Magnus #Carlsen hat es geschafft: Er verteidigte seinen Titel gegen den Herausforderer Sergey #Karjakin in einem packendem Tiebreak. Nachdem in der regulären Spielzeit über zwölf Turnierpartien kein Gewinner gefunden werden konnte, musste die Entscheidung in der Verlängerung fallen. In diesem Tiebreak, welches aus vier Schnellschachpartien bestand, setzte sich der Norweger gegen seinen russischen Herausforderer mit 3:1 durch. Carlsen gewinnt damit seinen dritten WM-Kampf in Folge, nachdem er sich in den Jahren 2013 und 2014 gegen Viswanathan Anand behaupten konnte.
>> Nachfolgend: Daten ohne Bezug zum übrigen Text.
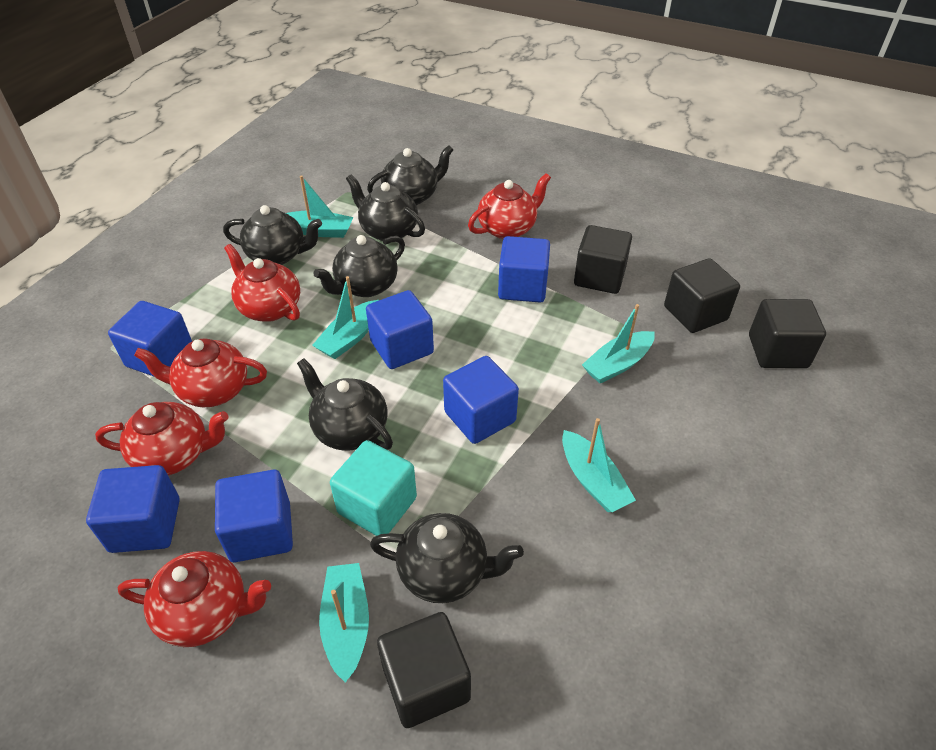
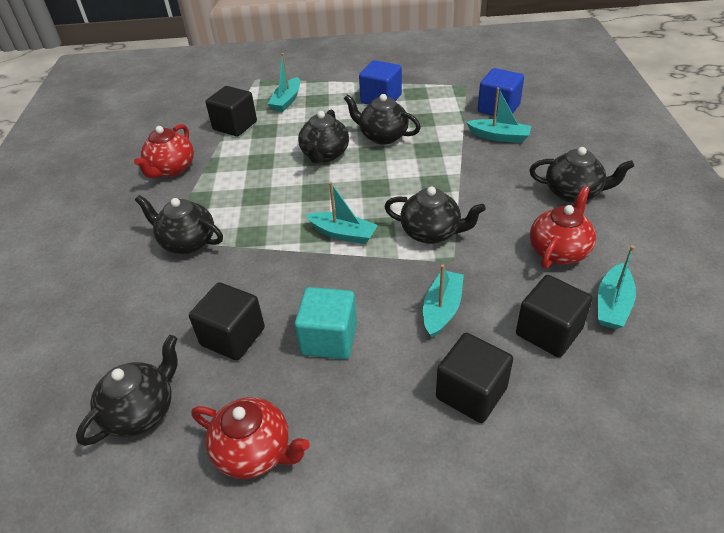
blue cube: [86,465,180,553] [108,301,192,376] [215,470,293,562] [366,290,434,369] [443,356,519,444] [498,236,550,302] = 6 -> [359,60,402,105] [478,68,524,117] = 2
red teapot: [95,402,229,475] [118,551,271,647] [134,338,267,407] [224,244,300,322] [468,173,551,239] = 5 -> [134,124,194,178] [192,397,310,479] [530,186,596,269] = 3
Tiebreak: Carlsen mit den besseren Nerven

Waren die Turnierpartien noch ein Duell auf Augenhöhe, so dominierte Carlsen die Partien mit kürzerer Bedenkzeit. Zwar war die erste Partie noch ein eher zaghaftes Antesten, doch bereits im zweiten Spiel wurde Karjakin in Bedrängnis gebracht. Carlsen überspielte im Mittelspiel seinen Herausforderer, doch dank hartnäckiger Verteidigung erlangte Karjakin im Endspiel noch das Remis. In der dritten Partie durchbrach der Norweger dann die Verteidigung Karjakins. Carlsen opferte einen Bauern für besseres Figurenspiel und der Russe konnte nicht die richtigen Verteidigungszüge finden. Nach 37 Zügen folgte hier die Resignation Karjakins. In Runde vier musste Karjakin dann etwas versuchen und konnte sich nicht mehr länger auf seine Defensivkünste verlassen. Er opferte im Mittelspiel eine Qualität um Komplikationen hervorzurufen. Doch der #Weltmeister behielt seine Nerven und konnte sein Mehrmaterial am Ende zum Sieg verwerten. Damit gewann Carlsen das Tiebreak und somit erneut den Weltmeistertitel. Eine Analyse der Partien könnt ihr auch anschauen:

Carlsens und Karjakins Reaktionen auf das Endergebnis

In der im Anschluss an das Tiebreak stattgefundenen Pressekonferenz sah man einen sichtlich erleichterten Carlsen (der auch an diesem Tag seinen 26. Geburtstag feiert) und einen enttäuschten Karjakin. Carlsen: „Ich war mir bereits nach unserem Remis in Runde 11 ziemlich sicher, dass Tiebreaks stattfinden werden. Und ich fühlte mich heute gut, ich hatte ein paar Ruhetage, um mich darauf vorzubereiten. Dennoch war die Spiele heute nicht leicht, ich bin sehr froh, erneut Weltmeister zu sein.“ Und obwohl Karjakin geknickt war, waren seine ersten Worte: „Herzlichen Glückwunsch zum Geburtstag, Magnus!“ Weiter kommentierte der den Verlauf wie folgt: „Ich denke, nach zwölf klassischen Spiel war ich nicht bereit, auf Schnellschach umzusteigen. Ich spielte sehr schlecht heute. Magnus konnte meine Fehler ausnutzen und hatte danach es verdient, den Titel zu gewinnen.“ Hier könnt ihr euch die gesamte Pressekonferenz (auf Englisch) ansehen:

Doch die nächsten Schachweltmeisterschaften lassen nicht lange auf sich warten: Bereits vom 25. bis zum 30. Dezember finden in Katar die Weltmeisterschaften im Blitz- sowie im Schnellschach statt. Ob Carlsen auch dort seine derzeitigen Titel verteidigen kann?